> **Action item**
Set out exactly every line of the entries below, starting at the line that holds "index tip: (249, 236)" and stopping after the line that holds "ring dip: (1177, 786)".

> **Data excerpts**
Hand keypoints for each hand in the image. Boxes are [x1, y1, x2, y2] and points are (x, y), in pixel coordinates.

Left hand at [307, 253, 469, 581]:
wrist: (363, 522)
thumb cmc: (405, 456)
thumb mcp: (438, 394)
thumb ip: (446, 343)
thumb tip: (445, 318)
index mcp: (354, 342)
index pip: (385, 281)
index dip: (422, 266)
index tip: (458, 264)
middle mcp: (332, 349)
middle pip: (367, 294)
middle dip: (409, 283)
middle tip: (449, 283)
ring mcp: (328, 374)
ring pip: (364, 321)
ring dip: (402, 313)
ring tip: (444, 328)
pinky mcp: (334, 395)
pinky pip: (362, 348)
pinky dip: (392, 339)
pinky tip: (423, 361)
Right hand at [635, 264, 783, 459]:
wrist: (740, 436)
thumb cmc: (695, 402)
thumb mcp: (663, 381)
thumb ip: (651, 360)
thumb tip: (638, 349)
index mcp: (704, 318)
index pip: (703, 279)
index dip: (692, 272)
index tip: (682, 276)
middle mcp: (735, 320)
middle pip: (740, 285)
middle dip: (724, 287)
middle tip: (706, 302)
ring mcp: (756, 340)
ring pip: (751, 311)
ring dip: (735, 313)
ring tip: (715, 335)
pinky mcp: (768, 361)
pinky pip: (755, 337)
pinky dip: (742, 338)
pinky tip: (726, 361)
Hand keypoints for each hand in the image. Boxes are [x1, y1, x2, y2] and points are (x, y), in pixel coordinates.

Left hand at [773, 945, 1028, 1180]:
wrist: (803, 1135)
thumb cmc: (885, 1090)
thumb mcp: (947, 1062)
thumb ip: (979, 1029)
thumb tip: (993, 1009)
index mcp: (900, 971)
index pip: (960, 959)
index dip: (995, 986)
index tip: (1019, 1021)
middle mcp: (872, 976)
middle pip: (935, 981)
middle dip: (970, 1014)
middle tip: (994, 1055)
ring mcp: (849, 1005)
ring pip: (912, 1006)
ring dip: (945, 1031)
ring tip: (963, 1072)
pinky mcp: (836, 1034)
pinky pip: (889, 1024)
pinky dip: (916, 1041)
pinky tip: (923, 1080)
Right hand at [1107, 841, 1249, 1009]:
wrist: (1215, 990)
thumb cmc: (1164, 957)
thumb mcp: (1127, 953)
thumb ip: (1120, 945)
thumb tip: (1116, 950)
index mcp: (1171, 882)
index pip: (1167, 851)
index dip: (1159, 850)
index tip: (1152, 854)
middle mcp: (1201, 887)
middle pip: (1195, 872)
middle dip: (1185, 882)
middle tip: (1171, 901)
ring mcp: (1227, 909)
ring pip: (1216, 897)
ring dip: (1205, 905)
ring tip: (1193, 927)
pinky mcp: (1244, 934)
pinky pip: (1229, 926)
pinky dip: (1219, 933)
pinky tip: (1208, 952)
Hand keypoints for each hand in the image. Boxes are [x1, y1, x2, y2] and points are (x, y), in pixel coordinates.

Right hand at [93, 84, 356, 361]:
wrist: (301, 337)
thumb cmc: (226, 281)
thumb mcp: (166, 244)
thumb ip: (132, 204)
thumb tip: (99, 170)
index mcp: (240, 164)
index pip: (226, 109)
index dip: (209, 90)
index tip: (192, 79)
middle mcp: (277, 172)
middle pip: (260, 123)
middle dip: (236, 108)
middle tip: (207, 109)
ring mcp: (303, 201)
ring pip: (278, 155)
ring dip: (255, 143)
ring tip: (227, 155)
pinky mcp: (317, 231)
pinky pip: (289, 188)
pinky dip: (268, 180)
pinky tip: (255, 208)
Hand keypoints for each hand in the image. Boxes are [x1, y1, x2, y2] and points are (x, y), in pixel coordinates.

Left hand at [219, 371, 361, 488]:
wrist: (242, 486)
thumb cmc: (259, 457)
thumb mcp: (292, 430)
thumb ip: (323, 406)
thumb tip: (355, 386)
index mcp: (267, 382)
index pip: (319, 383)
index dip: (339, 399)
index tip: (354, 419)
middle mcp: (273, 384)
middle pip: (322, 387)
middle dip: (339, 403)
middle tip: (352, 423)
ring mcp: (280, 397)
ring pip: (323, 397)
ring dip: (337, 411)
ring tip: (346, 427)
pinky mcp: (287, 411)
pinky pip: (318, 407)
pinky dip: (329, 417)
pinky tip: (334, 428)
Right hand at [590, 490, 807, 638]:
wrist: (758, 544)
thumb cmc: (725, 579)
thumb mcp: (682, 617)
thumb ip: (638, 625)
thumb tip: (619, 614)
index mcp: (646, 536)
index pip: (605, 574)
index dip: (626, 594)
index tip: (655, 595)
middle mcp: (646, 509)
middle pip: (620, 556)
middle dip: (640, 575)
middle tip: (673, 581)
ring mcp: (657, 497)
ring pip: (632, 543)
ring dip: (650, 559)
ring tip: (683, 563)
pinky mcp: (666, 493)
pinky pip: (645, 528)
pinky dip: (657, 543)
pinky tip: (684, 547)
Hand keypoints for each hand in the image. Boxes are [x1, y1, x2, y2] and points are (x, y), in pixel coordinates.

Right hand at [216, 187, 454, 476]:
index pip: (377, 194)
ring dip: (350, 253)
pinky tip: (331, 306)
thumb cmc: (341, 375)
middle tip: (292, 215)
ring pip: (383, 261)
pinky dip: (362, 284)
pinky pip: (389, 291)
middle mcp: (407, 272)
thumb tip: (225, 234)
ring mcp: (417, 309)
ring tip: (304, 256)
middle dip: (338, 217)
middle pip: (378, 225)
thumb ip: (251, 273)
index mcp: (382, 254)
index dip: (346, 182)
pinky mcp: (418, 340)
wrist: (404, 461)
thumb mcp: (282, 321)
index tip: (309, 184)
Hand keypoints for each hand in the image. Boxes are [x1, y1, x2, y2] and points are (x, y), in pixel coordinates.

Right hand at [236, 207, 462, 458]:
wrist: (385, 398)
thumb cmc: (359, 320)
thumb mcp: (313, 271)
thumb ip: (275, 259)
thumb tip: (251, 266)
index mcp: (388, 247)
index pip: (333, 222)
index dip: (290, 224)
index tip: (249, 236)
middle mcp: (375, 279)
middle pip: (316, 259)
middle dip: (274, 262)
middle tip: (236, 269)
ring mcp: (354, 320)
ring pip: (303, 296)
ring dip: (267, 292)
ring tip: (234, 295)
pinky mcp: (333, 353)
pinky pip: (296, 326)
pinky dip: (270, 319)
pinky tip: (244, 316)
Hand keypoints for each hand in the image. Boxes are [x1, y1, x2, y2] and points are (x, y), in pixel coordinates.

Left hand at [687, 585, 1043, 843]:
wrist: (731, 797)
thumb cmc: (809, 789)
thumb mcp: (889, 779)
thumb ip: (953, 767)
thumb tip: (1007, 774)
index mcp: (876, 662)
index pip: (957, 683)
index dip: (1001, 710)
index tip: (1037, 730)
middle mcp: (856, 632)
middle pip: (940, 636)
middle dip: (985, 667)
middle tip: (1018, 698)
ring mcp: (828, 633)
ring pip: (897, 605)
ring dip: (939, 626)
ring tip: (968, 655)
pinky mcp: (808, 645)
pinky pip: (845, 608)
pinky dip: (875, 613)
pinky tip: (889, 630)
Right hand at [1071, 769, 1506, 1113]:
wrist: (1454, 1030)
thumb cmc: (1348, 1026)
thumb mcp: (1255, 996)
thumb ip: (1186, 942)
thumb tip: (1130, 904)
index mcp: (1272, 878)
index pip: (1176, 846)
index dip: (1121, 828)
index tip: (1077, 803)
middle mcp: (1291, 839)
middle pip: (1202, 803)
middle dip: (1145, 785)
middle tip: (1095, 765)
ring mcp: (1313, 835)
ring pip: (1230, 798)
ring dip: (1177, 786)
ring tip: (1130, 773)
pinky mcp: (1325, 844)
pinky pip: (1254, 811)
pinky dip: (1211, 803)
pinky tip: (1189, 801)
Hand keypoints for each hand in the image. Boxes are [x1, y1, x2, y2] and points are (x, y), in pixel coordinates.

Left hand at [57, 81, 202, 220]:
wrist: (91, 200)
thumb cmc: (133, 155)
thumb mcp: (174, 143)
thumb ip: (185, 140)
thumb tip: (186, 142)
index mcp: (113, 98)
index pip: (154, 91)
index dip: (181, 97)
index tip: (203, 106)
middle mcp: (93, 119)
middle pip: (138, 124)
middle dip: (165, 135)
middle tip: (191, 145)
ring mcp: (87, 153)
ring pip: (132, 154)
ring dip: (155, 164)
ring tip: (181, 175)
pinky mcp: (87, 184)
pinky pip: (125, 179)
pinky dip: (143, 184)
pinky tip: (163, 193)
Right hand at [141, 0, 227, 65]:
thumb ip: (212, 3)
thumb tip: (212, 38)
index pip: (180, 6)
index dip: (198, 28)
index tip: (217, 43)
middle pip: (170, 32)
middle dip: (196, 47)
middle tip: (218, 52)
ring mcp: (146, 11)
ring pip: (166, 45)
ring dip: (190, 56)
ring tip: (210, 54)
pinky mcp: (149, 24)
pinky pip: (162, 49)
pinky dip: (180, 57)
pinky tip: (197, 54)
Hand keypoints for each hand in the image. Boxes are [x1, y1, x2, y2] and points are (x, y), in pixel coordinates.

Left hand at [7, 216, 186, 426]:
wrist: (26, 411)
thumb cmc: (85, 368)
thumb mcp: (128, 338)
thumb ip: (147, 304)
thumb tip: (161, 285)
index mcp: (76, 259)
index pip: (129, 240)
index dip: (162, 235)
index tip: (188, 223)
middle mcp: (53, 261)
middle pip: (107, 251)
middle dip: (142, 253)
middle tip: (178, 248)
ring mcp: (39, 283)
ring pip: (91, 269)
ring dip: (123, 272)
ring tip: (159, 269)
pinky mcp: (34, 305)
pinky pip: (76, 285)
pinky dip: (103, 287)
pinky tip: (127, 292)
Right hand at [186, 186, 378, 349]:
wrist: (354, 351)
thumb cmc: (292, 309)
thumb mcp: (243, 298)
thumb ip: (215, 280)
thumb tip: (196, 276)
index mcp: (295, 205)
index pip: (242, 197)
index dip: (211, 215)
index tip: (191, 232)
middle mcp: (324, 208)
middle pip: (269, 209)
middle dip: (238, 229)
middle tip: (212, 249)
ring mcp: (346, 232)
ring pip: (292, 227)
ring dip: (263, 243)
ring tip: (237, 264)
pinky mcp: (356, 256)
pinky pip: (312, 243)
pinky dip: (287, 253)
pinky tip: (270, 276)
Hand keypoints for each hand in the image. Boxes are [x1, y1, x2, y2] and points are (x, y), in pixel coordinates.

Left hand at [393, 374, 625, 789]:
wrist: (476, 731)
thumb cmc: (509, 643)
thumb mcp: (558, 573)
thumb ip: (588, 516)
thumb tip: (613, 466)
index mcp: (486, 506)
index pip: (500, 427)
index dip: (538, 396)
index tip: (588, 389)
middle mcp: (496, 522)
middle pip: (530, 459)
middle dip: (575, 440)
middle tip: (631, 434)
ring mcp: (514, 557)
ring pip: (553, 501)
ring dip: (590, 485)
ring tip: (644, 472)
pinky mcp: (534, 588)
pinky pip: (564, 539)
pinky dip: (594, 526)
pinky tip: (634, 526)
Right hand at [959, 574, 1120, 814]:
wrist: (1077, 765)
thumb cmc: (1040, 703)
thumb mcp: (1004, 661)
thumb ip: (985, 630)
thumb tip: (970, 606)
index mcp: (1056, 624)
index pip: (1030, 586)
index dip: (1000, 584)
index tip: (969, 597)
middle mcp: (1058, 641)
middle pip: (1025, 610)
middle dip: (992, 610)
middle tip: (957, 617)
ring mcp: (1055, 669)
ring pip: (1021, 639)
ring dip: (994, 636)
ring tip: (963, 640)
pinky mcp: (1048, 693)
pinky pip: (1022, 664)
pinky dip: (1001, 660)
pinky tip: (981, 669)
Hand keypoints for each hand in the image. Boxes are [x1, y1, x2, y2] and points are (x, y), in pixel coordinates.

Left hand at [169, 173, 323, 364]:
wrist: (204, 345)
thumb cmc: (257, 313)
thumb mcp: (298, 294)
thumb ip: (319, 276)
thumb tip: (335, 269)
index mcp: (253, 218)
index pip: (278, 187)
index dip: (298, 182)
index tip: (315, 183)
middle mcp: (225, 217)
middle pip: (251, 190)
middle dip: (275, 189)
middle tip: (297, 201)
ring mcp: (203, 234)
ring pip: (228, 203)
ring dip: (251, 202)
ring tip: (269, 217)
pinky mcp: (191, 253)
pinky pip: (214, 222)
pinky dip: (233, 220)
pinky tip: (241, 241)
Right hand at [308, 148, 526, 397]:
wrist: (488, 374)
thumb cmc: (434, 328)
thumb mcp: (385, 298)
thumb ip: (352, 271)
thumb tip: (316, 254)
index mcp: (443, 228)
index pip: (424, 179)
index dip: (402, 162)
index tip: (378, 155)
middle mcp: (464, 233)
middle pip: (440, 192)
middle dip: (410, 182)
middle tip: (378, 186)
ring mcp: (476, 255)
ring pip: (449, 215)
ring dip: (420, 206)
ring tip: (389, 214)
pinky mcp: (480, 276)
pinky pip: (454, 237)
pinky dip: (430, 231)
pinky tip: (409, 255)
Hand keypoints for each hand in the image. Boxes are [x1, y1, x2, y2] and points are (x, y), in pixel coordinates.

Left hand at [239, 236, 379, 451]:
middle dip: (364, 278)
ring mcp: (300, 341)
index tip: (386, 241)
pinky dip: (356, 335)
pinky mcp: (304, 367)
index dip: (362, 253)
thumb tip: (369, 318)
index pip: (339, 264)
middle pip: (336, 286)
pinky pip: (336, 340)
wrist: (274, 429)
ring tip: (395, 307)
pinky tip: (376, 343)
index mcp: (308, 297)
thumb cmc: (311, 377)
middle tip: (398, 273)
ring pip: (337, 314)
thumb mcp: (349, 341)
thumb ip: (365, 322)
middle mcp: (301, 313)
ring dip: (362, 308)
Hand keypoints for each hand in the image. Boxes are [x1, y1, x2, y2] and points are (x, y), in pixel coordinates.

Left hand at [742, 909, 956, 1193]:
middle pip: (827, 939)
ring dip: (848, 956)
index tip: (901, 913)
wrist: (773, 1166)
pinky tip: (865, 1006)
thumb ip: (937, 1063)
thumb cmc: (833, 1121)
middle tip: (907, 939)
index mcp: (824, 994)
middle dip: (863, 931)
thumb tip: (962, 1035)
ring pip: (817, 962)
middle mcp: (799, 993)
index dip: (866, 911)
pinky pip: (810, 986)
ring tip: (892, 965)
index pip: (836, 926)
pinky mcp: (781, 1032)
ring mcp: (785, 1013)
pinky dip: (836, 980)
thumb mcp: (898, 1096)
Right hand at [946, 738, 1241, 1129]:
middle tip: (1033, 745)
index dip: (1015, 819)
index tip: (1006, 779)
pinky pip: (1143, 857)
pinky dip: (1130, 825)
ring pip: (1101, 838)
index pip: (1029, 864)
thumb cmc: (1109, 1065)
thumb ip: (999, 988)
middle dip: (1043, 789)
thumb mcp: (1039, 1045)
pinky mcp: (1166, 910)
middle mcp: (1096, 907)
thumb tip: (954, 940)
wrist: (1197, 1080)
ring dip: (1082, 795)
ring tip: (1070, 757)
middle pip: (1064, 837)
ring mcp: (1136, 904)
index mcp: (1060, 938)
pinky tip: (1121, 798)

> **Output below**
index tip: (249, 236)
middle mcp: (375, 279)
middle pip: (316, 259)
middle dip: (274, 262)
middle tip: (236, 269)
ring mcp: (354, 320)
ring pip: (303, 296)
ring dip: (267, 292)
ring tip: (234, 295)
pinky mcp: (333, 353)
pinky pip: (296, 326)
pinky dip: (270, 319)
pinky tip: (244, 316)
Hand keypoints for each hand in the image. Boxes are [x1, y1, x2, y2] and points are (x, y), in pixel coordinates.

Left hand at [687, 585, 1043, 843]:
wrist: (731, 797)
thumb cmc: (809, 789)
thumb mcp: (889, 779)
thumb ip: (953, 767)
thumb tip: (1007, 774)
index mcp: (876, 662)
index pip: (957, 683)
index dip: (1001, 710)
index tip: (1037, 730)
middle mcp: (856, 632)
middle pip: (940, 636)
middle dip: (985, 667)
middle tip: (1018, 698)
ring mcp: (828, 633)
ring pip: (897, 605)
ring dip: (939, 626)
ring tip: (968, 655)
pinky mcp: (808, 645)
pinky pip: (845, 608)
pinky dip: (875, 613)
pinky tip: (889, 630)
Right hand at [1071, 769, 1506, 1113]:
wrist: (1454, 1030)
thumb cmc: (1348, 1026)
thumb mcp: (1255, 996)
thumb ip: (1186, 942)
thumb tip: (1130, 904)
index mcp: (1272, 878)
index pip: (1176, 846)
index dip: (1121, 828)
index tip: (1077, 803)
middle mcp: (1291, 839)
middle pip: (1202, 803)
middle dip: (1145, 785)
middle tip: (1095, 765)
ring mcp: (1313, 835)
ring pip: (1230, 798)
ring dip: (1177, 786)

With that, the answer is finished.